TASK REQUIREMENTS. Copy out every line in the entries below that contains the word "Tuesday".

GIVEN INFORMATION.
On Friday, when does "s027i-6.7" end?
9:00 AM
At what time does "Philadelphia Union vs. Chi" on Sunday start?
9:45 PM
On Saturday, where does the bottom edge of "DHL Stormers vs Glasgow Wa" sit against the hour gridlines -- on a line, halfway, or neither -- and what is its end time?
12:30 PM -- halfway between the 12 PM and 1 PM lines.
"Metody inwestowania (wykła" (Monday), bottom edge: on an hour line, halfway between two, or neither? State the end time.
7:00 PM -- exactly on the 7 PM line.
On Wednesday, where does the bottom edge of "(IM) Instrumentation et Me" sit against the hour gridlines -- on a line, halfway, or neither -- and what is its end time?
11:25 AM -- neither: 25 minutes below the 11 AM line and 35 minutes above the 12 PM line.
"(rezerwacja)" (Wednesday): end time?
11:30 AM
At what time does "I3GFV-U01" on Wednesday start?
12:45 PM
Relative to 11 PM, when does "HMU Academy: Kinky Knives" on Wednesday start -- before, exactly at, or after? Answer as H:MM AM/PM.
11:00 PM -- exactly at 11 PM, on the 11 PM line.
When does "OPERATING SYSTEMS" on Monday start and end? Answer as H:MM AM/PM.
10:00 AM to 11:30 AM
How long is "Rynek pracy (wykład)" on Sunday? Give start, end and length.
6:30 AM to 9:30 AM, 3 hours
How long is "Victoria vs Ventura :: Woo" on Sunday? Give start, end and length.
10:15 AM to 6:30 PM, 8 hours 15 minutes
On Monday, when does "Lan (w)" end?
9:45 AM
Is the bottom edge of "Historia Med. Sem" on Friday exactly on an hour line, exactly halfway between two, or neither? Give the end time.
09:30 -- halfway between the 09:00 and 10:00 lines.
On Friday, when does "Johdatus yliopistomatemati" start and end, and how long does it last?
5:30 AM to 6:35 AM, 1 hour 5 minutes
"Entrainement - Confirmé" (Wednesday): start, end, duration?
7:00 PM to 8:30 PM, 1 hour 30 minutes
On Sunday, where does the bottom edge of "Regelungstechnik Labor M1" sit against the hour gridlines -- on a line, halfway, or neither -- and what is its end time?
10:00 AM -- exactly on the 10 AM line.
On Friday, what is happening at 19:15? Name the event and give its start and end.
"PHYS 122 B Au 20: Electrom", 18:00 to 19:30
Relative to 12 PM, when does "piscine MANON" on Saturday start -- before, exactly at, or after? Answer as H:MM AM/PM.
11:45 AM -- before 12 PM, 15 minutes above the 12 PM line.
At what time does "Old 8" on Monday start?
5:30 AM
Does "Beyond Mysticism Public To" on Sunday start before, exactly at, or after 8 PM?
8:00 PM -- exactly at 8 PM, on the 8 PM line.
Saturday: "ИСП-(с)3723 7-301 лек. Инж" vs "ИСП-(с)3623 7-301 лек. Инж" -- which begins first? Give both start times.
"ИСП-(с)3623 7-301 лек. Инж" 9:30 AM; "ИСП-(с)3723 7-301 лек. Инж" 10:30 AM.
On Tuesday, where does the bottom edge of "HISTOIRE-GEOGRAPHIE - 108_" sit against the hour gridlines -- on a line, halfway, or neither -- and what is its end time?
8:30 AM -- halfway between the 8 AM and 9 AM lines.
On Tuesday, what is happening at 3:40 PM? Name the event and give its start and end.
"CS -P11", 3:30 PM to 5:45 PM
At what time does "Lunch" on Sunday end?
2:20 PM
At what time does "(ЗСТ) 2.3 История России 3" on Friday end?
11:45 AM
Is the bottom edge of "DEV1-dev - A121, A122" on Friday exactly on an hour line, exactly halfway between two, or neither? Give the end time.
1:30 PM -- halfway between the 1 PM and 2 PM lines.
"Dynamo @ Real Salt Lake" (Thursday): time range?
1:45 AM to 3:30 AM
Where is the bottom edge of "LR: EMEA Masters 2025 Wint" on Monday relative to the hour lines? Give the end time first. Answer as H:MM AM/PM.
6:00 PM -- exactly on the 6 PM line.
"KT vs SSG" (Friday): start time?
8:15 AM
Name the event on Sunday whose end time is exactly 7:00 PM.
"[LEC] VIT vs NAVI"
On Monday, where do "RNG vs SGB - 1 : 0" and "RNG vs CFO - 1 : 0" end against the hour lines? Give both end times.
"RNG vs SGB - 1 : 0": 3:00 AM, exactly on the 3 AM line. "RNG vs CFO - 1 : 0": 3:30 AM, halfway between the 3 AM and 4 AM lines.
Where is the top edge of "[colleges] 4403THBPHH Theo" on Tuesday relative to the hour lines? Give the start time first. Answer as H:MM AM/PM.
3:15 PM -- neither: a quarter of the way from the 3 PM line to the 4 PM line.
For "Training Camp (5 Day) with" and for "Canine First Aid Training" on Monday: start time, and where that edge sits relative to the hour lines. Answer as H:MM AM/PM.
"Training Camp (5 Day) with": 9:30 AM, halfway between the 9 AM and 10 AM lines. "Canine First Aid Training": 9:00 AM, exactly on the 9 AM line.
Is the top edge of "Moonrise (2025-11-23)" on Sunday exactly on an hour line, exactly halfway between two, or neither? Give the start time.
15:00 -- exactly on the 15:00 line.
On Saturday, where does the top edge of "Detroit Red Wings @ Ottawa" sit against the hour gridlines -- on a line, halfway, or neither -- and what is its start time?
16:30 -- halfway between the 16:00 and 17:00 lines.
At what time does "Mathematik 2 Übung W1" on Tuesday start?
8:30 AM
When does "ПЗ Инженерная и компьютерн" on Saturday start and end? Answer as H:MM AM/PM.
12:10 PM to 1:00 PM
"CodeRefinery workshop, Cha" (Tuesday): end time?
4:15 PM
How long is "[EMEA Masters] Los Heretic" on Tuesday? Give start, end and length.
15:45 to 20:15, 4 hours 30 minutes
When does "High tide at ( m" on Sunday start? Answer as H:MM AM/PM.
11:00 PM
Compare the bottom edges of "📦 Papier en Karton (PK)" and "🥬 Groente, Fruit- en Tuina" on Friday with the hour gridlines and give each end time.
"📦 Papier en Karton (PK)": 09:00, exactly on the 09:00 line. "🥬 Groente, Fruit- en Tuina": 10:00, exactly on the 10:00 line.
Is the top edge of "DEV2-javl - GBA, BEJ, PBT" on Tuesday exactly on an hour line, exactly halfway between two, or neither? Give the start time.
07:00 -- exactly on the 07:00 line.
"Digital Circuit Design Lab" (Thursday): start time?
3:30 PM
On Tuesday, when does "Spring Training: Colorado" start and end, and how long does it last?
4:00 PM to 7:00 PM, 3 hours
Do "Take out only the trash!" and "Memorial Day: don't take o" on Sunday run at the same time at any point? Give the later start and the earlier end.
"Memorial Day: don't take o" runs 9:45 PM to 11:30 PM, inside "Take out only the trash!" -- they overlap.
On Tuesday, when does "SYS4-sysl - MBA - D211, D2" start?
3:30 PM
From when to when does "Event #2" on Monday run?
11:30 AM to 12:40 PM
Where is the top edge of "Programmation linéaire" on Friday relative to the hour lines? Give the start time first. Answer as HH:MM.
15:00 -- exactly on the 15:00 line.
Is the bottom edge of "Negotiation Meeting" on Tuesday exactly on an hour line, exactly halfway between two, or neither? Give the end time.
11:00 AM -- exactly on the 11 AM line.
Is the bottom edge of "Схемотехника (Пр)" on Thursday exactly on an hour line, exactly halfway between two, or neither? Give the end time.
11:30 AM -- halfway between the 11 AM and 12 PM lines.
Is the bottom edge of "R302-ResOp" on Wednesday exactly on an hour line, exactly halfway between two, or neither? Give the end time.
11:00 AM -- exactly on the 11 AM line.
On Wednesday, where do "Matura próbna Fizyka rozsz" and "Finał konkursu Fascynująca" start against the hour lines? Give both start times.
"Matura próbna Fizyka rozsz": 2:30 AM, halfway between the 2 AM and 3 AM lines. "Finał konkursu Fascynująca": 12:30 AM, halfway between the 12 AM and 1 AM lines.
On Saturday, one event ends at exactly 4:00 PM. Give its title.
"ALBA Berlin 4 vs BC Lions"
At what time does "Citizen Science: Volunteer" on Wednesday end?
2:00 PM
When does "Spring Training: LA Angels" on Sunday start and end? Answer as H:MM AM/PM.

SOLUTION TO THIS TASK.
On Tuesday, where does the bottom edge of "HISTOIRE-GEOGRAPHIE - 108_" sit against the hour gridlines -- on a line, halfway, or neither -- and what is its end time?
On Tuesday, what is happening at 3:40 PM? Name the event and give its start and end.
Where is the top edge of "[colleges] 4403THBPHH Theo" on Tuesday relative to the hour lines? Give the start time first. Answer as H:MM AM/PM.
At what time does "Mathematik 2 Übung W1" on Tuesday start?
"CodeRefinery workshop, Cha" (Tuesday): end time?
How long is "[EMEA Masters] Los Heretic" on Tuesday? Give start, end and length.
Is the top edge of "DEV2-javl - GBA, BEJ, PBT" on Tuesday exactly on an hour line, exactly halfway between two, or neither? Give the start time.
On Tuesday, when does "Spring Training: Colorado" start and end, and how long does it last?
On Tuesday, when does "SYS4-sysl - MBA - D211, D2" start?
Is the bottom edge of "Negotiation Meeting" on Tuesday exactly on an hour line, exactly halfway between two, or neither? Give the end time.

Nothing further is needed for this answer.